## Stored data
+++++
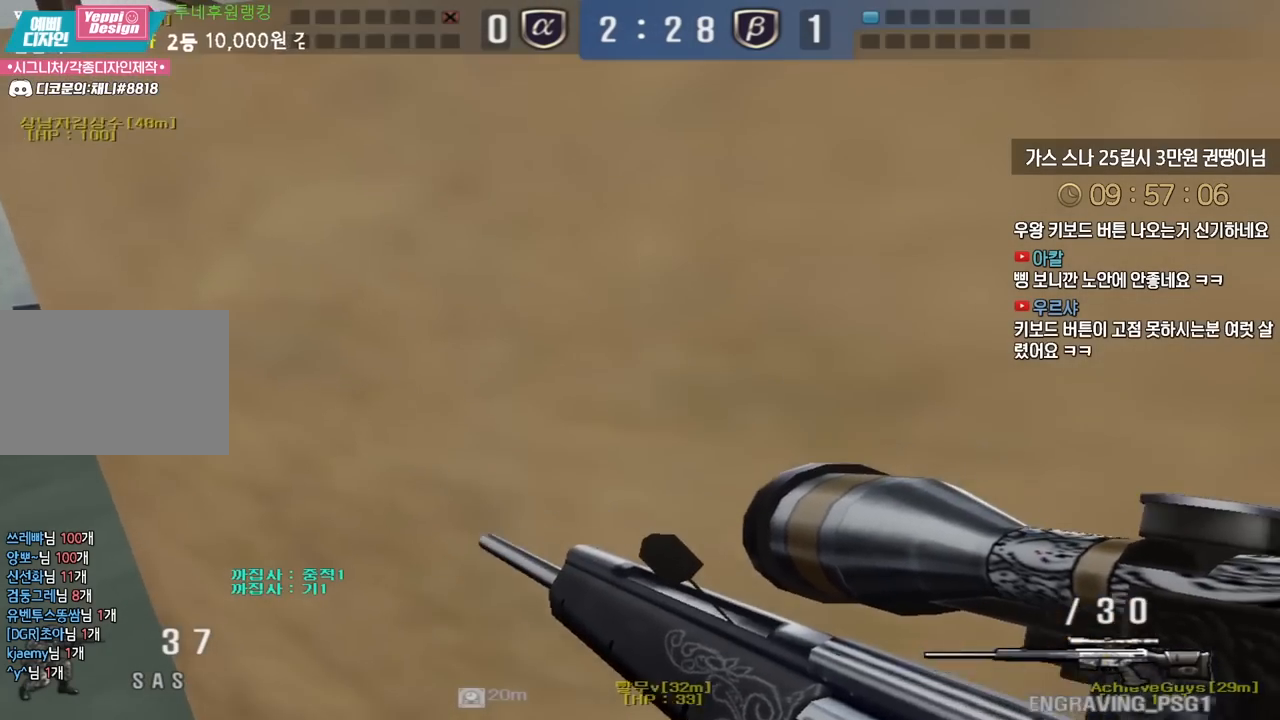
{"keys": ["ctrl", "s"], "events": [[433, "d", "down"], [467, "s", "down"], [500, "d", "up"]]}
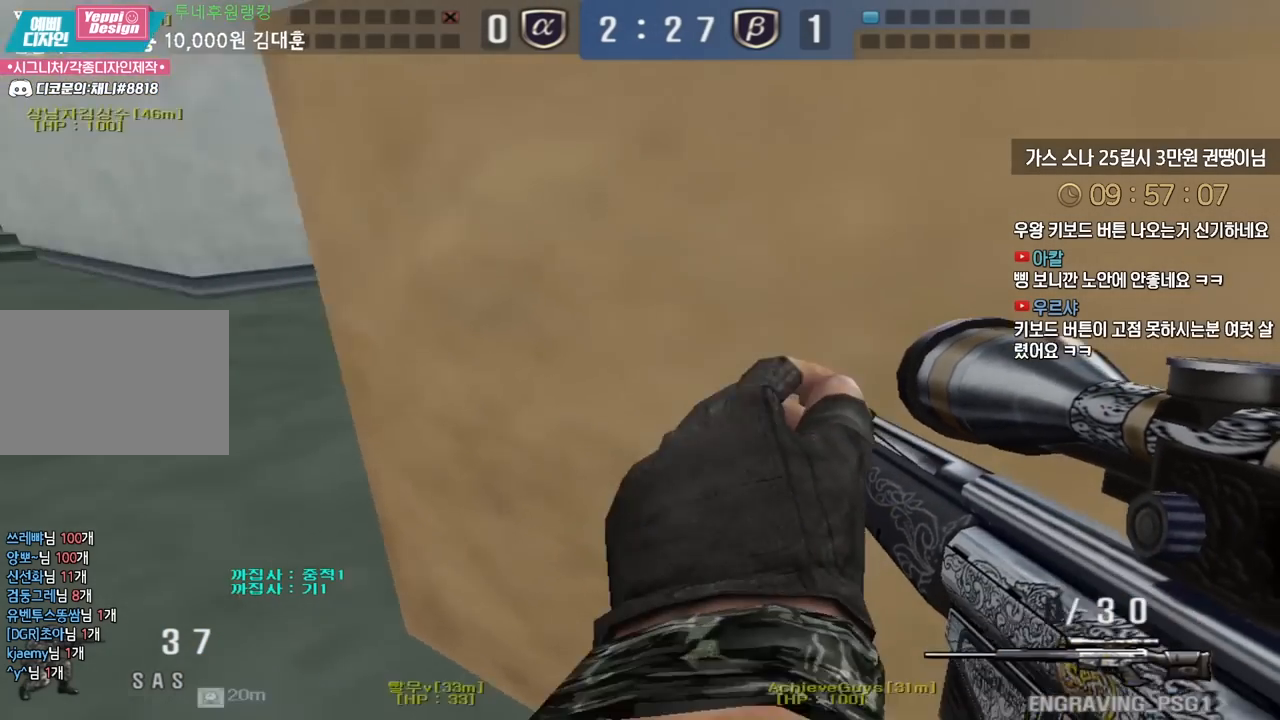
{"keys": ["ctrl"], "events": [[300, "s", "up"]]}
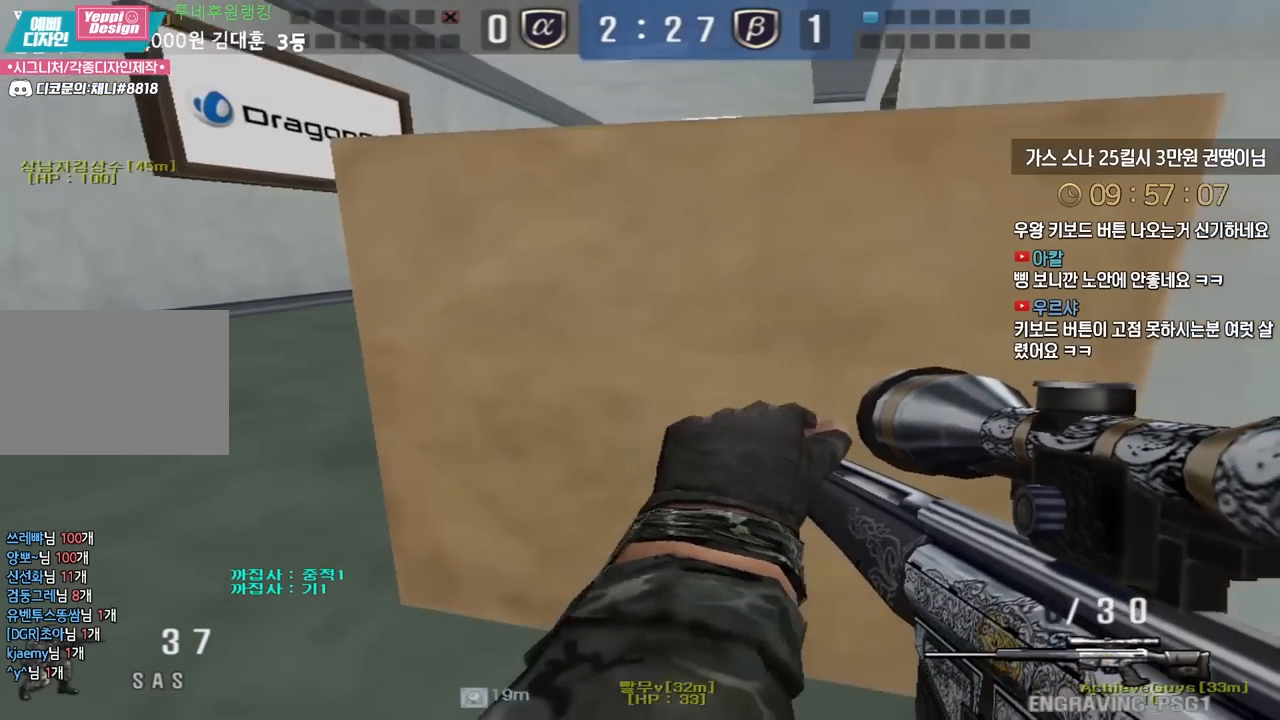
{"keys": ["a", "ctrl", "w"], "events": [[83, "w", "down"], [150, "a", "down"], [183, "ctrl", "up"], [483, "ctrl", "down"]]}
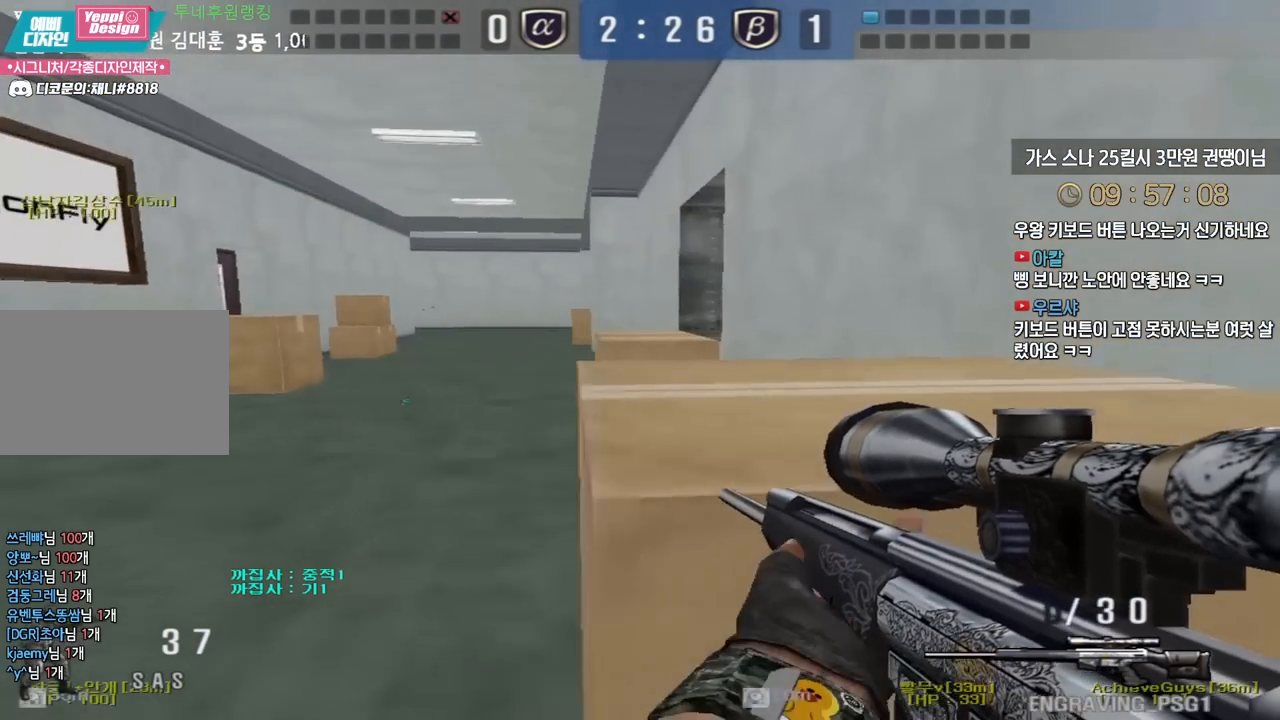
{"keys": ["a", "w"], "events": [[17, "a", "up"], [17, "w", "up"], [67, "a", "down"], [67, "ctrl", "up"], [83, "w", "down"], [167, "ctrl", "down"], [183, "a", "up"], [200, "w", "up"], [417, "a", "down"], [433, "w", "down"], [467, "ctrl", "up"]]}
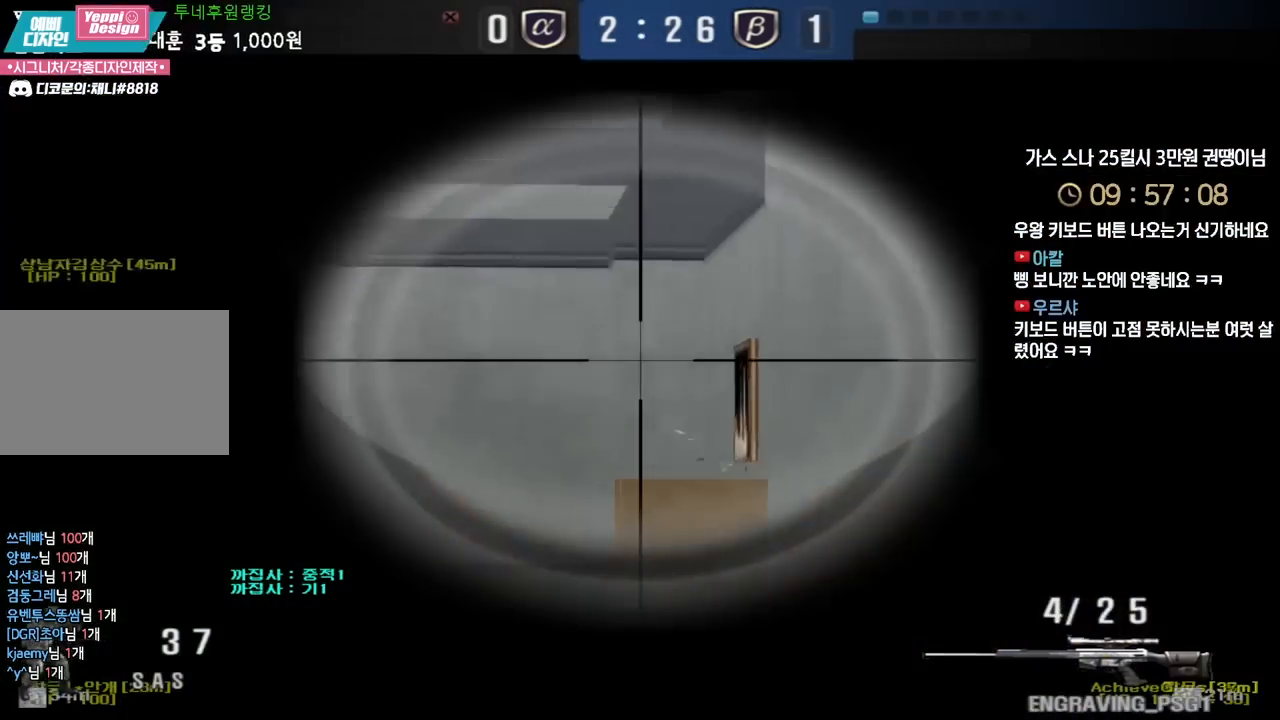
{"keys": ["a", "w"], "events": [[400, "ctrl", "down"], [417, "a", "up"], [417, "w", "up"], [467, "ctrl", "up"], [483, "a", "down"], [483, "w", "down"]]}
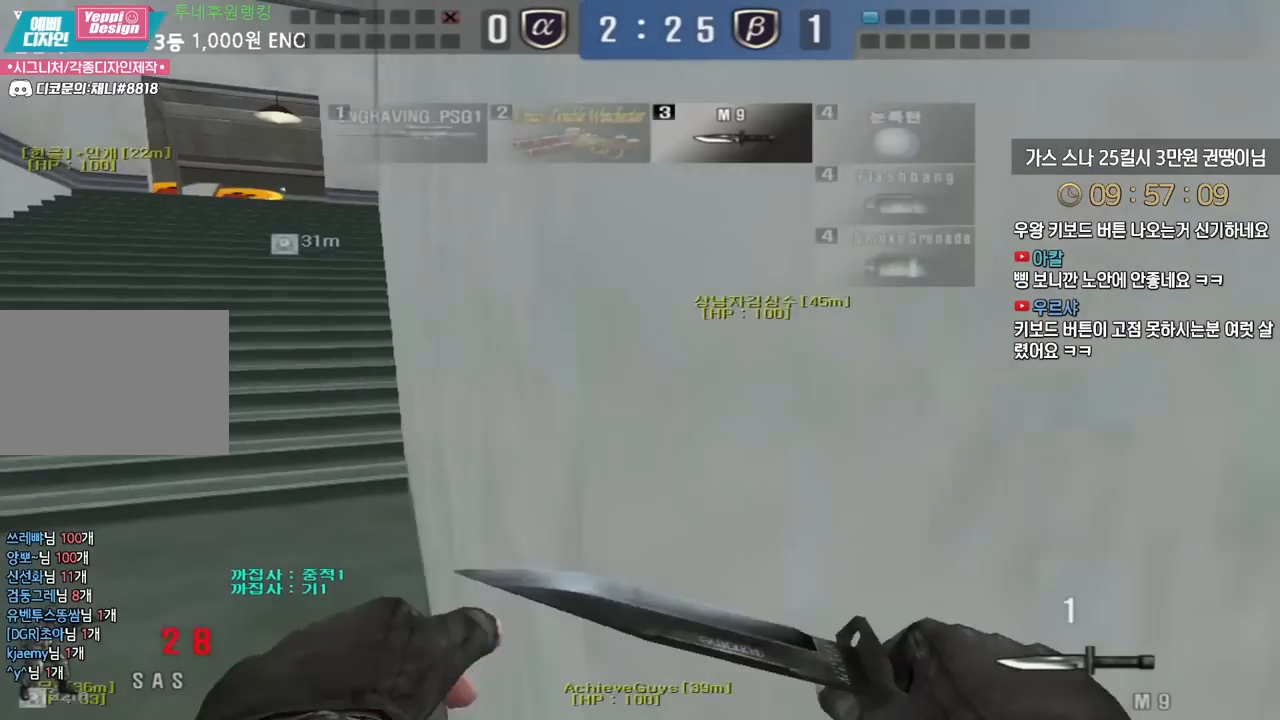
{"keys": ["ctrl", "d", "w"], "events": [[250, "ctrl", "down"], [267, "a", "up"], [267, "w", "up"], [450, "d", "down"], [467, "w", "down"]]}
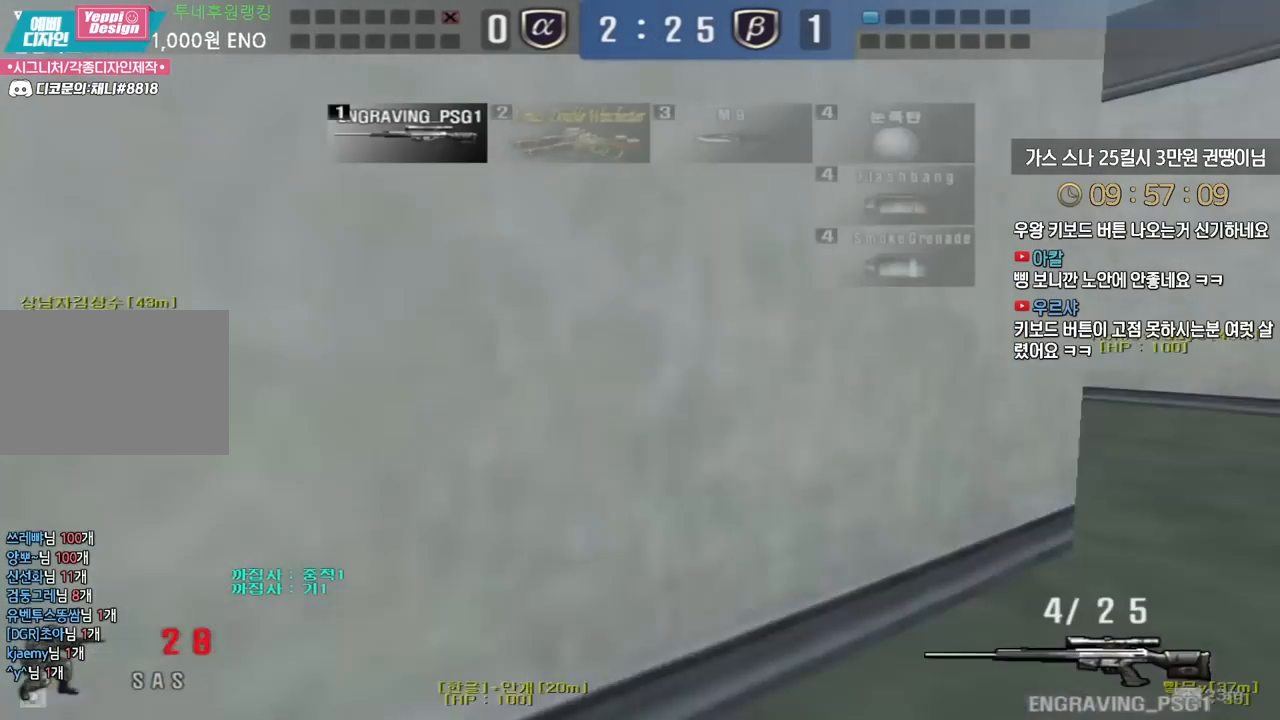
{"keys": [], "events": [[17, "ctrl", "up"], [233, "ctrl", "down"], [267, "d", "up"], [267, "space", "down"], [267, "w", "up"], [283, "ctrl", "up"], [333, "space", "up"]]}
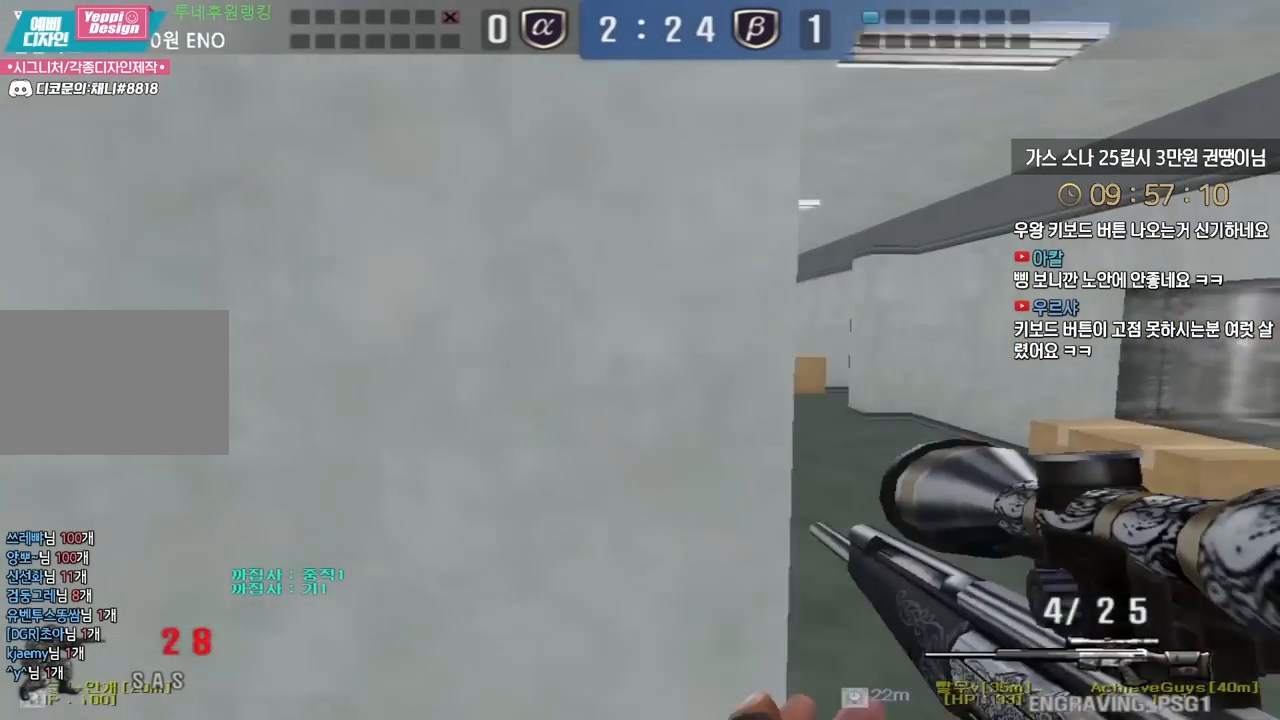
{"keys": ["d", "w"], "events": [[300, "a", "down"], [300, "w", "down"], [467, "d", "down"], [500, "a", "up"]]}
+++++
## WORK ITEM
When you copy the entries above, keep every word exactly and omit the images.

## EXPECTED ANSWER
{"keys": ["ctrl", "s"], "events": [[433, "d", "down"], [467, "s", "down"], [500, "d", "up"]]}
{"keys": ["ctrl"], "events": [[300, "s", "up"]]}
{"keys": ["a", "ctrl", "w"], "events": [[83, "w", "down"], [150, "a", "down"], [183, "ctrl", "up"], [483, "ctrl", "down"]]}
{"keys": ["a", "w"], "events": [[17, "a", "up"], [17, "w", "up"], [67, "a", "down"], [67, "ctrl", "up"], [83, "w", "down"], [167, "ctrl", "down"], [183, "a", "up"], [200, "w", "up"], [417, "a", "down"], [433, "w", "down"], [467, "ctrl", "up"]]}
{"keys": ["a", "w"], "events": [[400, "ctrl", "down"], [417, "a", "up"], [417, "w", "up"], [467, "ctrl", "up"], [483, "a", "down"], [483, "w", "down"]]}
{"keys": ["ctrl", "d", "w"], "events": [[250, "ctrl", "down"], [267, "a", "up"], [267, "w", "up"], [450, "d", "down"], [467, "w", "down"]]}
{"keys": [], "events": [[17, "ctrl", "up"], [233, "ctrl", "down"], [267, "d", "up"], [267, "space", "down"], [267, "w", "up"], [283, "ctrl", "up"], [333, "space", "up"]]}
{"keys": ["d", "w"], "events": [[300, "a", "down"], [300, "w", "down"], [467, "d", "down"], [500, "a", "up"]]}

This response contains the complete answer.